Work request
Set every record down verbatim and omit the pictures.

(Records drawn from a dataset)
★ ★ ★ ★ ★
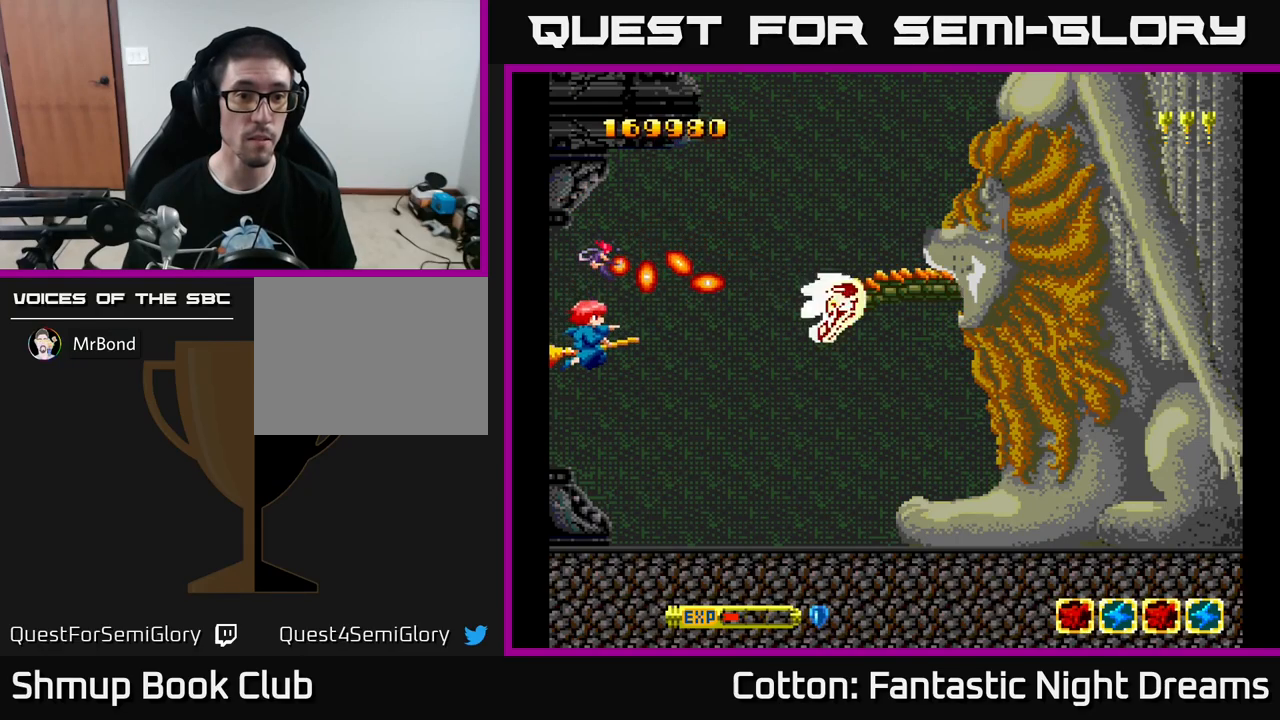
{"dt_ms": 500, "buttons": ["Y", "DPAD_DOWN"], "left_stick": "center", "right_stick": "center", "events": [[34, "DPAD_DOWN", "up"], [250, "DPAD_DOWN", "down"], [300, "DPAD_DOWN", "up"], [484, "DPAD_DOWN", "down"]]}
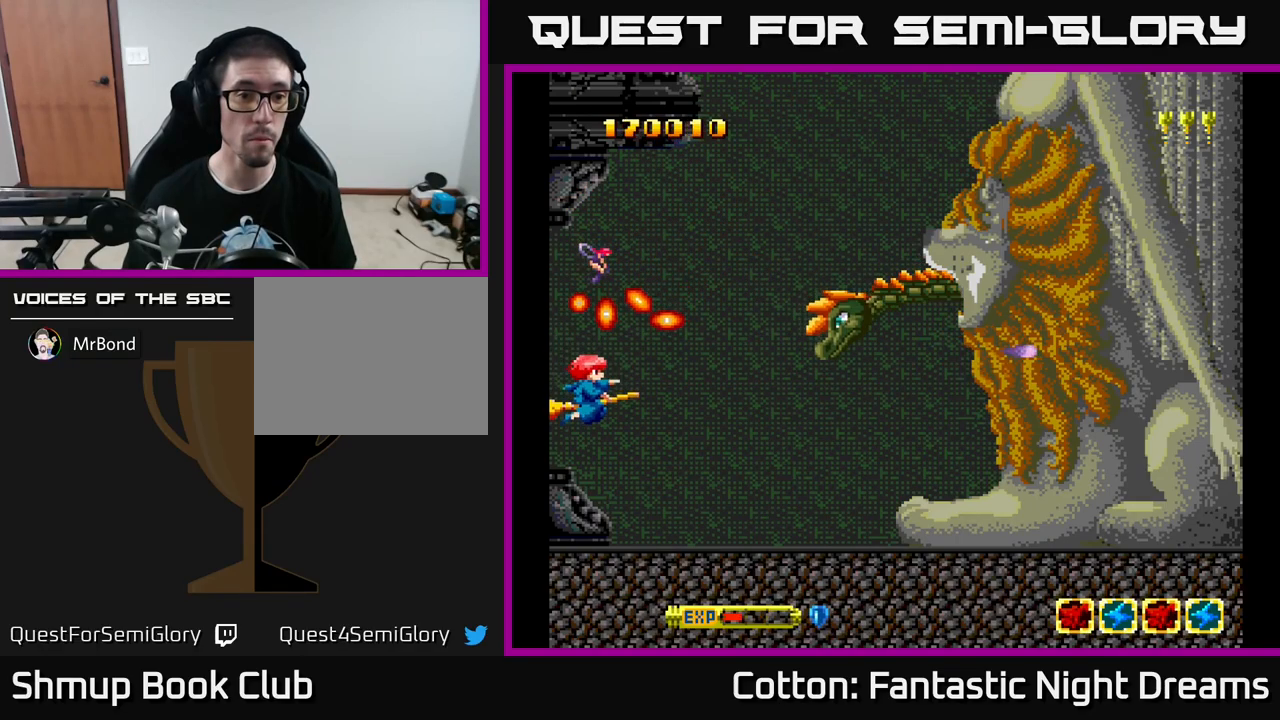
{"dt_ms": 500, "buttons": ["Y", "DPAD_DOWN", "DPAD_RIGHT"], "left_stick": "center", "right_stick": "center", "events": [[67, "DPAD_DOWN", "up"], [217, "DPAD_DOWN", "down"], [267, "DPAD_DOWN", "up"], [417, "DPAD_DOWN", "down"], [484, "DPAD_RIGHT", "down"]]}
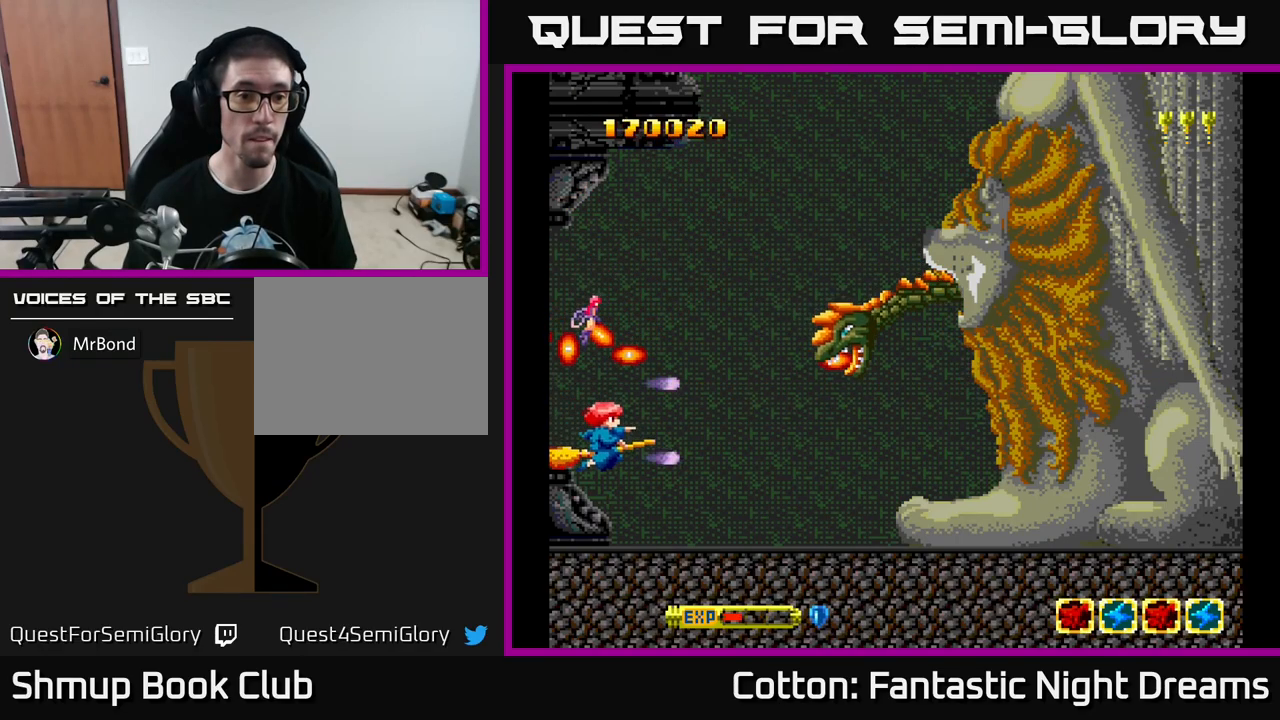
{"dt_ms": 500, "buttons": ["Y", "DPAD_UP", "DPAD_LEFT"], "left_stick": "center", "right_stick": "center", "events": [[267, "DPAD_DOWN", "up"], [317, "DPAD_RIGHT", "up"], [317, "DPAD_UP", "down"], [500, "DPAD_LEFT", "down"]]}
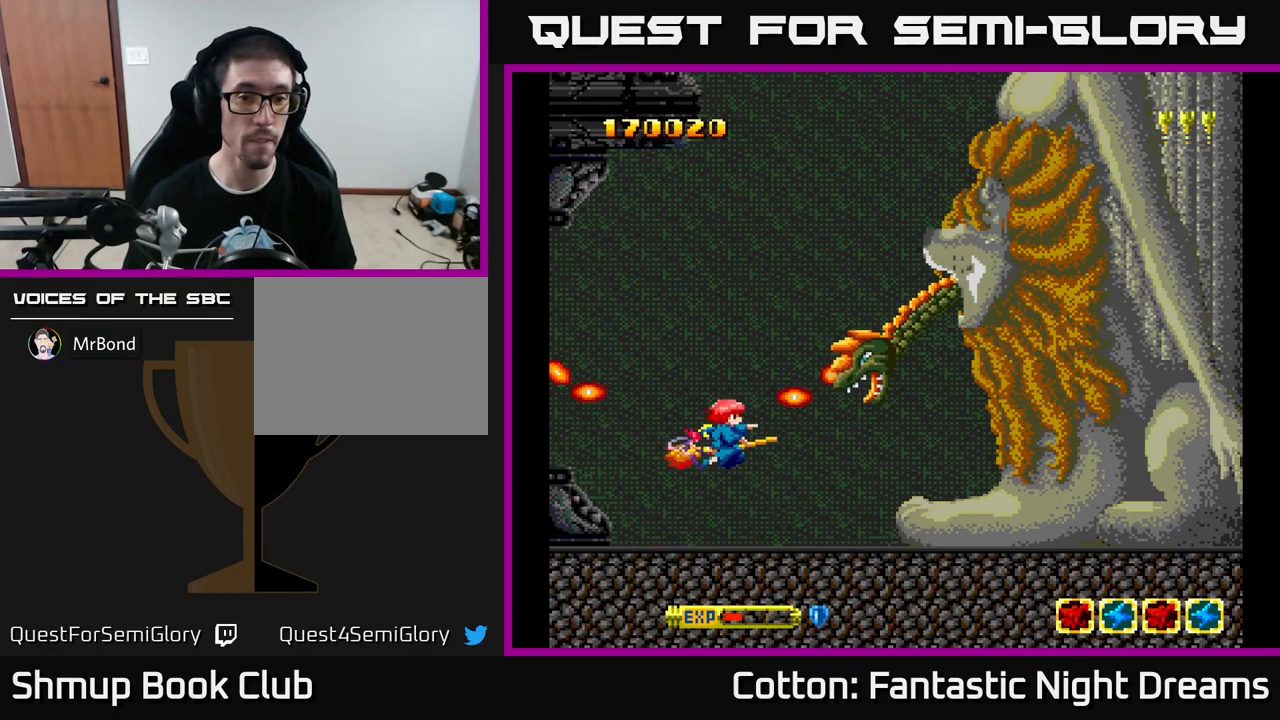
{"dt_ms": 500, "buttons": ["Y", "DPAD_UP", "DPAD_LEFT"], "left_stick": "center", "right_stick": "center", "events": [[117, "DPAD_LEFT", "up"], [267, "DPAD_LEFT", "down"], [300, "DPAD_UP", "up"], [500, "DPAD_UP", "down"]]}
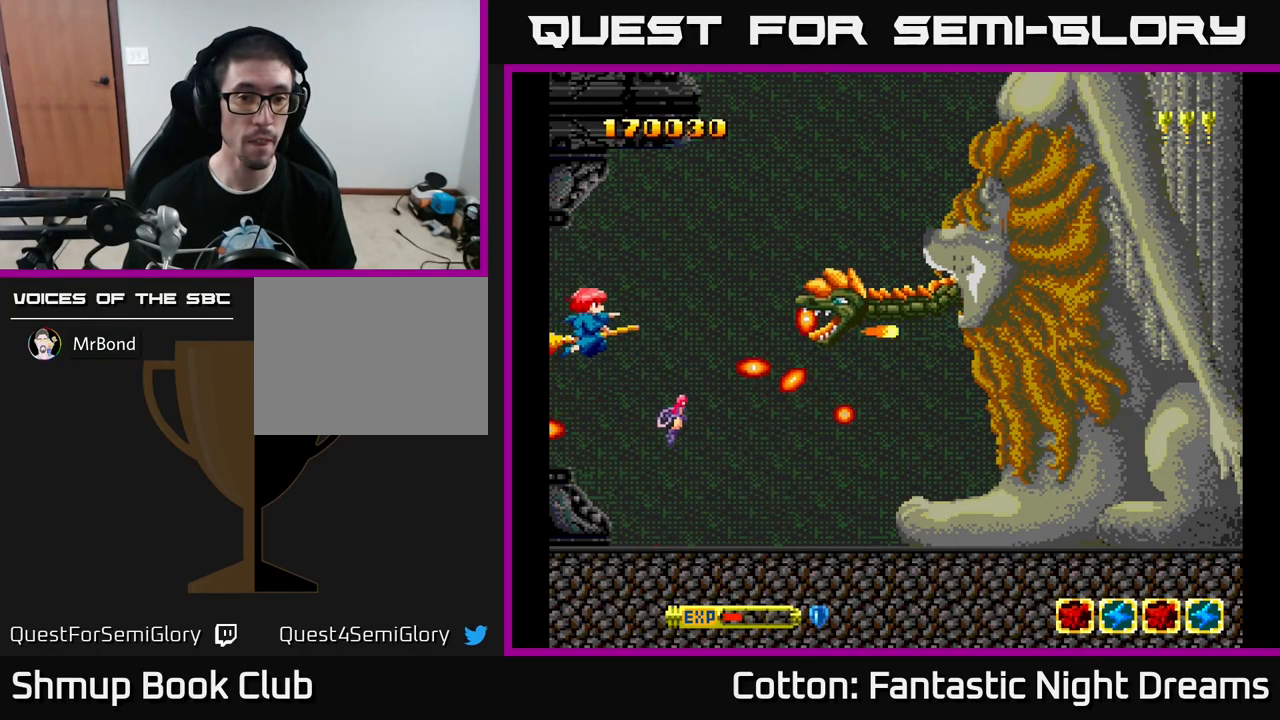
{"dt_ms": 500, "buttons": ["Y"], "left_stick": "center", "right_stick": "center", "events": [[100, "DPAD_UP", "up"], [284, "DPAD_LEFT", "up"]]}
★ ★ ★ ★ ★
Exercise response
{"dt_ms": 500, "buttons": ["Y", "DPAD_DOWN"], "left_stick": "center", "right_stick": "center", "events": [[34, "DPAD_DOWN", "up"], [250, "DPAD_DOWN", "down"], [300, "DPAD_DOWN", "up"], [484, "DPAD_DOWN", "down"]]}
{"dt_ms": 500, "buttons": ["Y", "DPAD_DOWN", "DPAD_RIGHT"], "left_stick": "center", "right_stick": "center", "events": [[67, "DPAD_DOWN", "up"], [217, "DPAD_DOWN", "down"], [267, "DPAD_DOWN", "up"], [417, "DPAD_DOWN", "down"], [484, "DPAD_RIGHT", "down"]]}
{"dt_ms": 500, "buttons": ["Y", "DPAD_UP", "DPAD_LEFT"], "left_stick": "center", "right_stick": "center", "events": [[267, "DPAD_DOWN", "up"], [317, "DPAD_RIGHT", "up"], [317, "DPAD_UP", "down"], [500, "DPAD_LEFT", "down"]]}
{"dt_ms": 500, "buttons": ["Y", "DPAD_UP", "DPAD_LEFT"], "left_stick": "center", "right_stick": "center", "events": [[117, "DPAD_LEFT", "up"], [267, "DPAD_LEFT", "down"], [300, "DPAD_UP", "up"], [500, "DPAD_UP", "down"]]}
{"dt_ms": 500, "buttons": ["Y"], "left_stick": "center", "right_stick": "center", "events": [[100, "DPAD_UP", "up"], [284, "DPAD_LEFT", "up"]]}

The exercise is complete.